◆ Material to process ◆
[Start of Attachment]

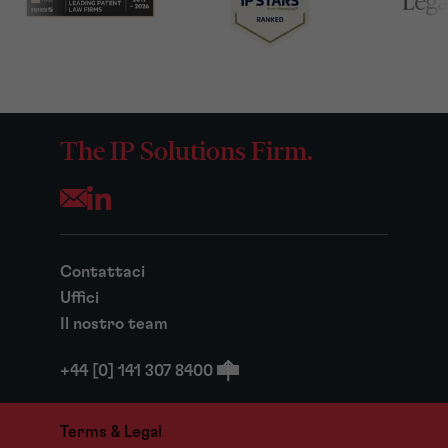
The IP Solutions Firm.
Opens your mail application
Contattaci
Uffici
Il nostro team
+44 [0] 141 307 8400
Terms & Legal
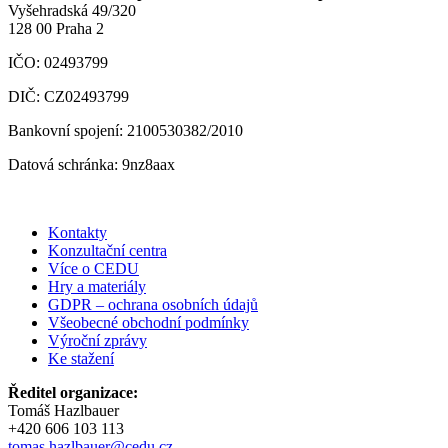
Vyšehradská 49/320
128 00 Praha 2
IČO: 02493799
DIČ: CZ02493799
Bankovní spojení: 2100530382/2010
Datová schránka: 9nz8aax
Kontakty
Konzultační centra
Více o CEDU
Hry a materiály
GDPR – ochrana osobních údajů
Všeobecné obchodní podmínky
Výroční zprávy
Ke stažení
Ředitel organizace:
Tomáš Hazlbauer
+420 606 103 113
tomas.hazlbauer@cedu.cz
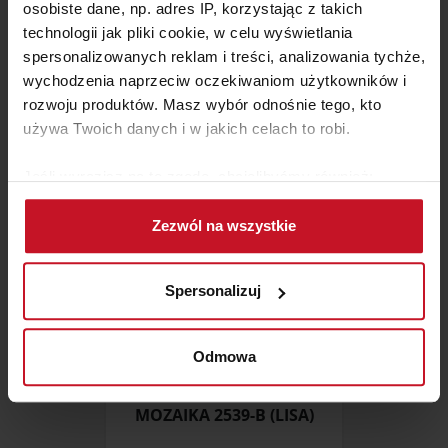
osobiste dane, np. adres IP, korzystając z takich
technologii jak pliki cookie, w celu wyświetlania
MOZAIKA 25009-D (MIX)
spersonalizowanych reklam i treści, analizowania tychże,
wychodzenia naprzeciw oczekiwaniom użytkowników i
320,69 ZŁ/M²
rozwoju produktów. Masz wybór odnośnie tego, kto
używa Twoich danych i w jakich celach to robi.
Jeśli wyrazisz na to zgodę, chcielibyśmy również:
Gromadzić dane dotyczące Twojej lokalizacji
Zezwól na wszystkie
geograficznej z dokładnością nawet do kilku metrów
Identyfikować Twoje urządzenie, aktywnie
analizując charakteryzującego je zbiory danych
Spersonalizuj
(fingerprinting, czyli wirtualny odcisk palca)
Dowiedz się więcej odnośnie tego, jak Twoje osobiste
dane są przetwarzane oraz ustaw własne preferencje w
Odmowa
sekcji szczegółów
. W Deklaracji plików cookie możesz
zmienić lub wycofać swoją zgodę w dowolnej chwili.
MOZAIKA 2539-B (LISA)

[End of Attachment]

◆ Work required ◆
Your answer must be the full listing, copied exactly, with no pictures in it.

◆ Solved exercise ◆
The IP Solutions Firm.
Opens your mail application
Contattaci
Uffici
Il nostro team
+44 [0] 141 307 8400
Terms & Legal
Vyšehradská 49/320
128 00 Praha 2
IČO: 02493799
DIČ: CZ02493799
Bankovní spojení: 2100530382/2010
Datová schránka: 9nz8aax
Kontakty
Konzultační centra
Více o CEDU
Hry a materiály
GDPR – ochrana osobních údajů
Všeobecné obchodní podmínky
Výroční zprávy
Ke stažení
Ředitel organizace:
Tomáš Hazlbauer
+420 606 103 113
tomas.hazlbauer@cedu.cz
osobiste dane, np. adres IP, korzystając z takich
technologii jak pliki cookie, w celu wyświetlania
MOZAIKA 25009-D (MIX)
spersonalizowanych reklam i treści, analizowania tychże,
wychodzenia naprzeciw oczekiwaniom użytkowników i
320,69 ZŁ/M²
rozwoju produktów. Masz wybór odnośnie tego, kto
używa Twoich danych i w jakich celach to robi.
Jeśli wyrazisz na to zgodę, chcielibyśmy również:
Gromadzić dane dotyczące Twojej lokalizacji
Zezwól na wszystkie
geograficznej z dokładnością nawet do kilku metrów
Identyfikować Twoje urządzenie, aktywnie
analizując charakteryzującego je zbiory danych
Spersonalizuj
(fingerprinting, czyli wirtualny odcisk palca)
Dowiedz się więcej odnośnie tego, jak Twoje osobiste
dane są przetwarzane oraz ustaw własne preferencje w
Odmowa
sekcji szczegółów
. W Deklaracji plików cookie możesz
zmienić lub wycofać swoją zgodę w dowolnej chwili.
MOZAIKA 2539-B (LISA)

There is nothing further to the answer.